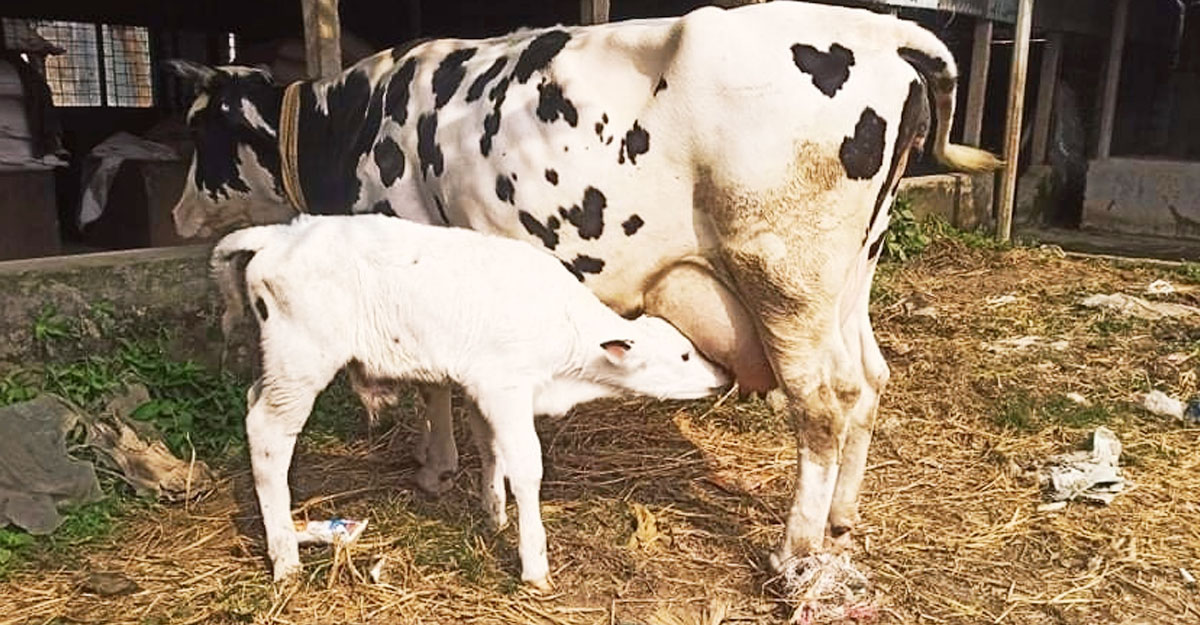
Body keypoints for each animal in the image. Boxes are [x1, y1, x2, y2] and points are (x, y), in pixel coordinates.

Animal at [211, 214, 724, 585]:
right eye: (683, 354)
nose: (722, 376)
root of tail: (280, 234)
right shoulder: (507, 387)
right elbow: (526, 466)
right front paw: (534, 564)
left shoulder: (481, 385)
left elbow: (488, 445)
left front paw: (493, 512)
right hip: (302, 360)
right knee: (268, 434)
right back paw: (285, 557)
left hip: (280, 363)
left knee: (253, 400)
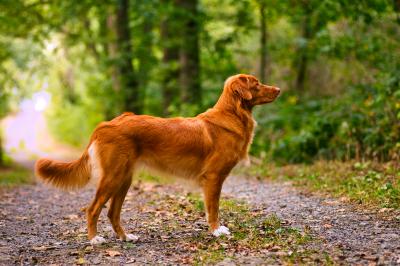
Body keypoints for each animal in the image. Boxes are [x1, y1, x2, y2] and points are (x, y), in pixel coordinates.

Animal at [34, 74, 280, 244]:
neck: (232, 115)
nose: (279, 89)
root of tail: (107, 124)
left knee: (113, 212)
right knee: (92, 208)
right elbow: (214, 208)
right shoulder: (213, 177)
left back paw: (126, 237)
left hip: (124, 178)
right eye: (257, 84)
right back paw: (94, 239)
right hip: (113, 177)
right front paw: (216, 230)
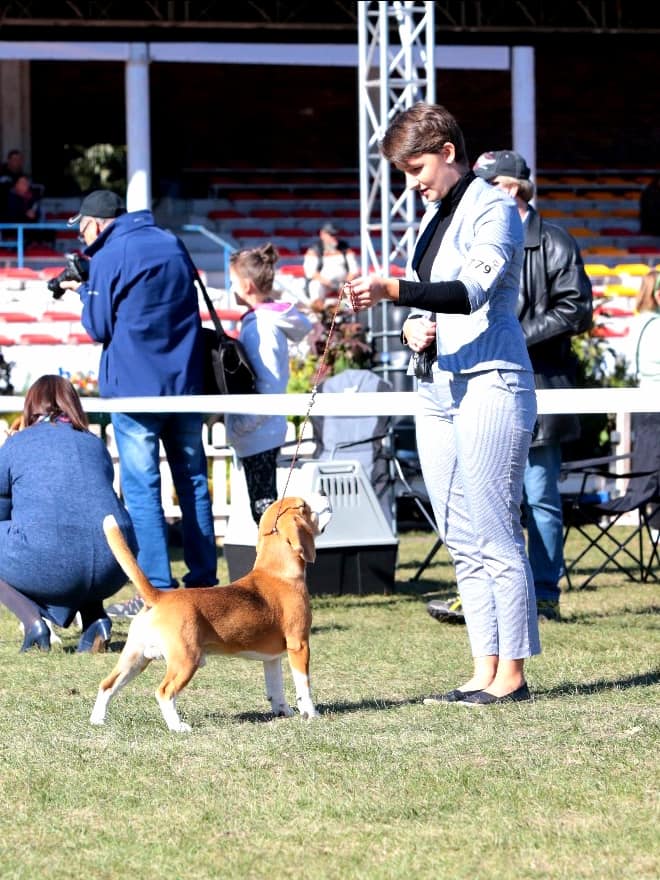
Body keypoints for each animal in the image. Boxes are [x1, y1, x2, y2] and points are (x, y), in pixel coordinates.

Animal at [89, 492, 330, 732]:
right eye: (304, 505)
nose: (324, 493)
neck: (276, 571)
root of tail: (159, 596)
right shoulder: (299, 644)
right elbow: (304, 686)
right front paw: (311, 714)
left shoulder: (271, 658)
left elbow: (275, 688)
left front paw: (283, 711)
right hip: (186, 660)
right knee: (164, 692)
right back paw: (177, 726)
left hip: (135, 658)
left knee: (107, 685)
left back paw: (97, 719)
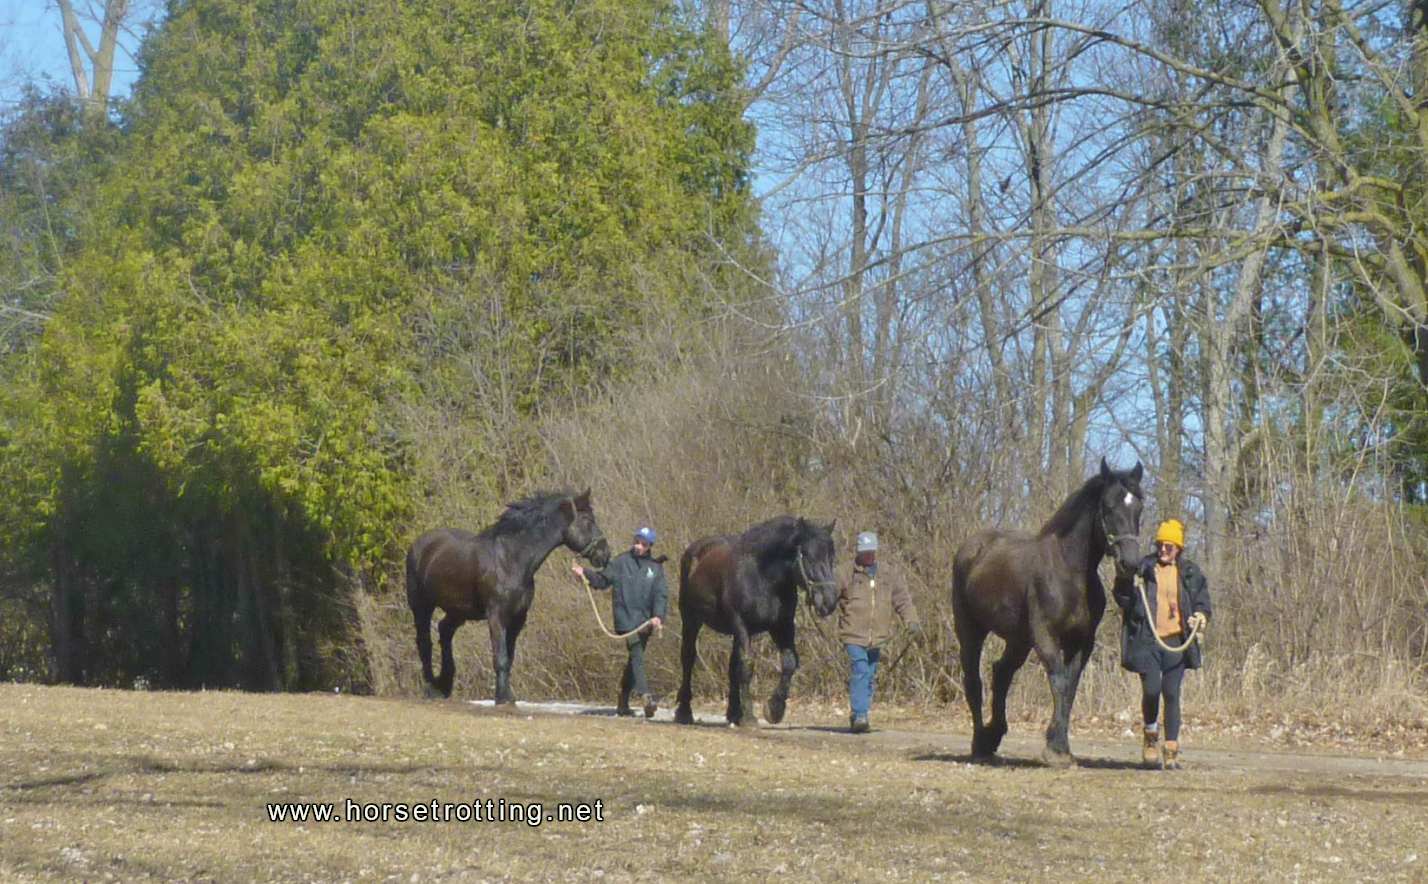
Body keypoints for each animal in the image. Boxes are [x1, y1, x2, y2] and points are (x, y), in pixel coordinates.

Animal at [405, 488, 611, 704]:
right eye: (587, 520)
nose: (605, 554)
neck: (511, 559)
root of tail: (419, 544)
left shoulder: (518, 617)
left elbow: (509, 657)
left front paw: (508, 696)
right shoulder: (497, 616)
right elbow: (500, 657)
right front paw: (502, 698)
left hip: (458, 611)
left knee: (445, 631)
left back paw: (444, 685)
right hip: (421, 606)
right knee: (424, 643)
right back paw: (431, 688)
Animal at [673, 516, 840, 727]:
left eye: (831, 557)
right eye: (808, 555)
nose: (829, 601)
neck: (762, 577)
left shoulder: (782, 627)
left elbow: (789, 663)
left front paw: (774, 709)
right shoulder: (741, 625)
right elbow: (747, 665)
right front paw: (750, 716)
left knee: (732, 666)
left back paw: (733, 713)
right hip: (691, 620)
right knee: (688, 658)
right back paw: (684, 712)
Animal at [951, 459, 1144, 766]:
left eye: (1139, 507)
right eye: (1108, 506)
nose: (1131, 563)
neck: (1069, 571)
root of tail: (971, 548)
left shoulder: (1082, 642)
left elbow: (1070, 687)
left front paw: (1060, 746)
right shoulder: (1045, 636)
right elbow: (1059, 681)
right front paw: (1055, 748)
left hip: (1019, 640)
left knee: (1001, 672)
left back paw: (994, 735)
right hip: (971, 631)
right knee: (974, 681)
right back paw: (980, 743)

▶ [Work required]: The line containing "right shoulder: (507, 387)" marks where the copy ends; print every line before it from the start of the records, and that line too, but no pictures.

▶ [Answer]:
Body keypoints for each animal in the image. Boxes are [x1, y1, x2, y2] and points are (x, y), in pixel coordinates.

Animal at [211, 214, 724, 585]:
right eye: (683, 354)
nose: (722, 376)
root of tail: (280, 234)
right shoulder: (507, 387)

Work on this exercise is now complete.